Source text:
Oooh, I like the 1-10, 10-1.  I'm going to use that!!!  Thanks!!

I've had great success with kettlebell lifting, as taught by Pavel Tsatsouline.  It's really helped me to both absorb and deliver shock.  Assorted push ups, horse stance and other MA drills are also great.  One exercise in particular that can really suck is called 'squat thrusts' (I don't make up the names).  Squat down, then place your hands on the ground and kick your feet back into pushup position.  Do a pushup and than kick your feet back to the squat position and stand up.  Repeat.  Many, many times.  It's very enjoyable.

For striking speed (punches or kicks), candle training does wonders.


----------



## Pyros (Feb 8, 2003)

The hindu push-up is also known with other names, such as "the dive bomber" and "the tiger stretch".


----------



## jfarnsworth (Feb 8, 2003)

> _Originally posted by RyuShiKan _
> *One exercise we do is 1 to 10 and 10 to 1.
> 
> This is done by doing 1 squat, 1 push up and then 1 sit up/crunch.
> ...



Cool Idea thanks for posting it.


----------



## A.R.K. (Feb 8, 2003)

It is a great exercise.  We call them a pyramid at the academy.  The only difference is that we do them with the military 4 count and work up to 20 then back down.  Takes a bit of time but you know you've done something afterwards  

I have heard of the kettle training and am interested in the idea.

Here is a tidbit to shoot for, the world record for Hindu squats in 9001.  Set by Karl Koch in 4 1/2 hours.  

Matt Furey did 2000 to ring in the year 2000.  My friend Gary was able to complete just over 1600 the same evening.

Job item a: Reproduce the lines of the listing starting at the line containing "FOR SALE: $9.95" and ending at the line containing "Wells Fargo Center".
The exercise thread and the listing are unrelated to each other.

Dataset records:
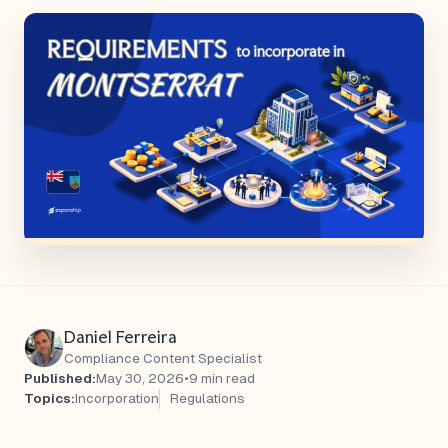
Daniel Ferreira
Compliance Content Specialist
Published:
May 30, 2026
•
9 min read
Topics:
Incorporation
Regulations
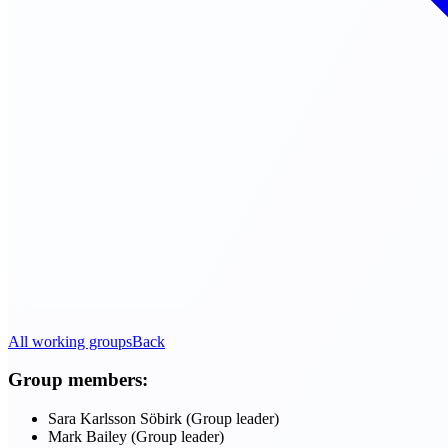
All working groups
Back
Group members:
Sara Karlsson Söbirk (Group leader)
Mark Bailey (Group leader)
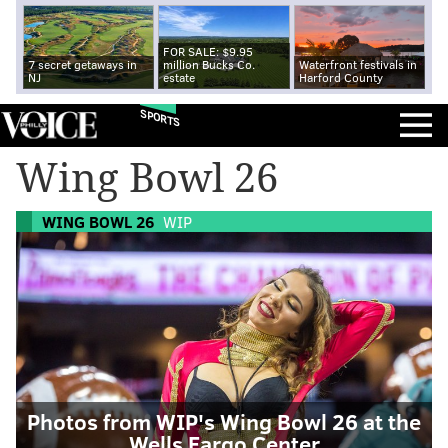
FOR SALE: $9.95
7 secret getaways in
million Bucks Co.
Waterfront festivals in
NJ
estate
Harford County
SPORTS
Wing Bowl 26
WING BOWL 26
WIP
Photos from WIP's Wing Bowl 26 at the
Wells Fargo Center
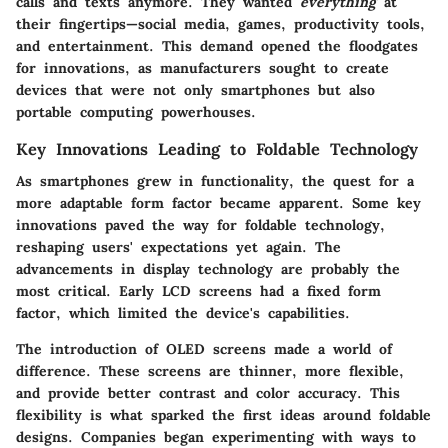
calls and texts anymore. They wanted
everything
at
their fingertips—social media, games, productivity tools,
and entertainment. This demand opened the floodgates
for innovations, as manufacturers sought to create
devices that were not only smartphones but also
portable computing powerhouses.
Key Innovations Leading to Foldable Technology
As smartphones grew in functionality, the quest for a
more adaptable form factor became apparent. Some key
innovations paved the way for foldable technology,
reshaping users' expectations yet again. The
advancements in display technology are probably the
most critical. Early LCD screens had a fixed form
factor, which limited the device's capabilities.
The introduction of OLED screens made a world of
difference.
These screens are thinner, more flexible,
and provide better contrast and color accuracy.
This
flexibility is what sparked the first ideas around foldable
designs. Companies began experimenting with ways to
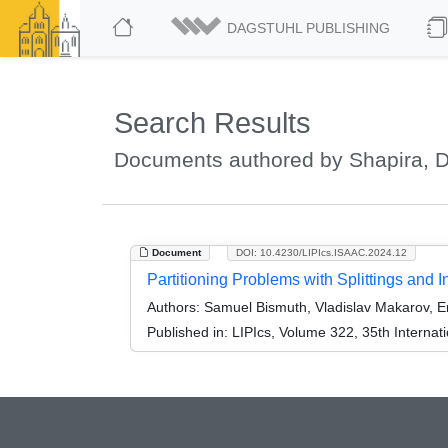
DAGSTUHL PUBLISHING
Search Results
Documents authored by Shapira, 
Document
DOI: 10.4230/LIPIcs.ISAAC.2024.12
Partitioning Problems with Splittings and I
Authors:
Samuel Bismuth, Vladislav Makarov, Er
Published in:
LIPIcs, Volume 322, 35th Interna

Job item b: In the exercise thread, what benefit does one poster give for their success with kettlebell lifting? Answer in one to three sentences.

Answer section a:
FOR SALE: $9.95
7 secret getaways in
million Bucks Co.
Waterfront festivals in
NJ
estate
Harford County
SPORTS
Wing Bowl 26
WING BOWL 26
WIP
Photos from WIP's Wing Bowl 26 at the
Wells Fargo Center

Answer section b: The poster says kettlebell lifting, as taught by Pavel Tsatsouline, has helped them both absorb and deliver shock.